La décision du CIO d’un double vote 2030-2034 vous est-elle favorable ?
Je crois, oui. Au moment de l’attribution, fin 2024, il restera seulement un peu plus de cinq ans avant les Jeux. C’est très court. Avec ce double vote, le CIO se redonne de l’air. Et, avec lui, les athlètes et les fédérations. Pour les candidatures, cela donne aussi plus d’espace. Au lieu d’être quatre pour une édition, celle de 2030, nous sommes trois plus un.

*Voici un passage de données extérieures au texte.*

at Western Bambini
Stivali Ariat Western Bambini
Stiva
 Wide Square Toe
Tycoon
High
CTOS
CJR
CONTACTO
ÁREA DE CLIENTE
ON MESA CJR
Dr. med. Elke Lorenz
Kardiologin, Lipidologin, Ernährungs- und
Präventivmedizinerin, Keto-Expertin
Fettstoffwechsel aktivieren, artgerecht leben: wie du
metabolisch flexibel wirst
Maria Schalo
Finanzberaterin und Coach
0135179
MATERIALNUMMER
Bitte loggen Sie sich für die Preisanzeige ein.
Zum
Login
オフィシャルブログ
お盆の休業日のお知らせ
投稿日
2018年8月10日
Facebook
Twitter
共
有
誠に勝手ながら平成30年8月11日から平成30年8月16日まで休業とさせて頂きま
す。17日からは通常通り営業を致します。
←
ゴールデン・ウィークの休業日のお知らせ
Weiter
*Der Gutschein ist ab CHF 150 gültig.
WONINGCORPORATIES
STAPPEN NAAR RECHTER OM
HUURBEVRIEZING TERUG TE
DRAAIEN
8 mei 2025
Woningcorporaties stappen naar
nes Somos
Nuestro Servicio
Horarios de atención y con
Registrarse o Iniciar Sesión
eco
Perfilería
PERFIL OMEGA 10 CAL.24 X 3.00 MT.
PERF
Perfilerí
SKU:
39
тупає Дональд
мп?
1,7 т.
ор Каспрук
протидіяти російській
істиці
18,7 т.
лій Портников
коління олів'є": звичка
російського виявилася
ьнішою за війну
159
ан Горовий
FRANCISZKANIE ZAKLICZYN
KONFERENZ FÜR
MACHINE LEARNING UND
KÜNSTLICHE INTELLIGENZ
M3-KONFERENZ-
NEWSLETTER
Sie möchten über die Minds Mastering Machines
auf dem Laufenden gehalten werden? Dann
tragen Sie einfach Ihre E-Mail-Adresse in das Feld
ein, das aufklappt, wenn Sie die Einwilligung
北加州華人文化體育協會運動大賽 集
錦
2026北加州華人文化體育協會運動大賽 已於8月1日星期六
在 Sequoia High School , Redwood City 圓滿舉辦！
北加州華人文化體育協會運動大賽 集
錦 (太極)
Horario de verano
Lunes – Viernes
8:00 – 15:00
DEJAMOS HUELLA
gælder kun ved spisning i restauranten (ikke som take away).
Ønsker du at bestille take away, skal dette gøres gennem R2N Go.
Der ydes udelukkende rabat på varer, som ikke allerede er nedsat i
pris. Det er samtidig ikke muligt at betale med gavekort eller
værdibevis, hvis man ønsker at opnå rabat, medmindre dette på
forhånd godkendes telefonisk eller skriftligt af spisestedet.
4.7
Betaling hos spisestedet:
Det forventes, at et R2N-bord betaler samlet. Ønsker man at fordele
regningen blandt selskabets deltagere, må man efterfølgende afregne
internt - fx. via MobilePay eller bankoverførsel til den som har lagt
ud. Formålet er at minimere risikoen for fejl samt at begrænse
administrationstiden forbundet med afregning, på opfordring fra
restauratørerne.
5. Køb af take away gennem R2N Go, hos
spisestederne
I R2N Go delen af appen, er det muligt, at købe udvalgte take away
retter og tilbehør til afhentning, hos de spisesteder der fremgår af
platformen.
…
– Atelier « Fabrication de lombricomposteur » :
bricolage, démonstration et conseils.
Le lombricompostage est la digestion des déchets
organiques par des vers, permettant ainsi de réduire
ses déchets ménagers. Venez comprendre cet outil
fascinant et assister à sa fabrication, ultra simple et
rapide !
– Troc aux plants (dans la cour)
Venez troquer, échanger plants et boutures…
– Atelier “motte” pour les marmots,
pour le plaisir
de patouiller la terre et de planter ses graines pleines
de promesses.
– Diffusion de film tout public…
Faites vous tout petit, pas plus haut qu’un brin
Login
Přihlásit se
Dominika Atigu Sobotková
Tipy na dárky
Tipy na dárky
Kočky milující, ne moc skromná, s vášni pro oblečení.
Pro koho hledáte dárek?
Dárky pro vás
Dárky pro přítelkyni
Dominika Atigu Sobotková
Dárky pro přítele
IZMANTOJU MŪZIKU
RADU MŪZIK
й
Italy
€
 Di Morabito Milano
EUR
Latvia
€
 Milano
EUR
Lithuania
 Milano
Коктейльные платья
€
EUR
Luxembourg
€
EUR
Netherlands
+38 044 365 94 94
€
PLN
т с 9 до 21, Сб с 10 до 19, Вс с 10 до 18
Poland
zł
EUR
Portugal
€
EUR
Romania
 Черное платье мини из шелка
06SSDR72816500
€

Vous avez toujours affiché une grande confiance dans cette candidature. Est-elle aujourd’hui à la hausse ?
Nous sommes confiants car nous avons un bon dossier. Mais nous avons des concurrents sérieux. La Suède et la Suisse, techniquement, sont des pays sérieux, qui savent organiser des grands événements internationaux. Je n’ai pas de doute qu’il sauront faire un bon dossier. Nous devrons mettre en avant nos qualités, dont la capacité de décision en France. Notre système de décision peut être parfois plus efficace, tout comme la capacité d’engagement de l’Etat et des collectivités, notamment sur le plan financier. Nous avons aussi une profondeur de marché économique. Un tiers du budget est à chercher dans le secteur privé. Pour cela, il faut des ressources économiques dans le pays. Nous avons sans doute pour cela plus d’opportunités que nos deux concurrents.
Une opposition se manifeste et se fait entendre dans les deux régions concernées, notamment de la part d’associations écologistes. Est-ce un obstacle ?
Jean de la Fontaine disait : « On ne peut pas contenter tout le monde et son père ». Il y aura des gens contre les Jeux olympiques, contre le principe même des Jeux. Je respecte leur point de vue. Nous n’arriverons pas à les convaincre. Mais je veux leur dire que les Jeux de Paris 2024 marquent une vraie transition du modèle olympique : moins cher, plus durable. C’est encore plus vrai pour les Jeux d’hiver. Avec les deux présidents de région, nous sommes allés voir Emmanuel Macron pour lui expliquer que nous ne construirons aucun équipement nouveau, sauf s’il y a un besoin pour des questions d’héritage. Paris 2024 a marqué une révolution pour les Jeux d’été. L’idée est de jouer le même rôle pour ceux d’hiver. Proposer nous aussi une révolution. Nous avons réalisé des sondages. En région AURA, le taux de soutien est de 81 %, donc une très large majorité. Il ne faut pas oublier que la démocratie est aussi le fait majoritaire.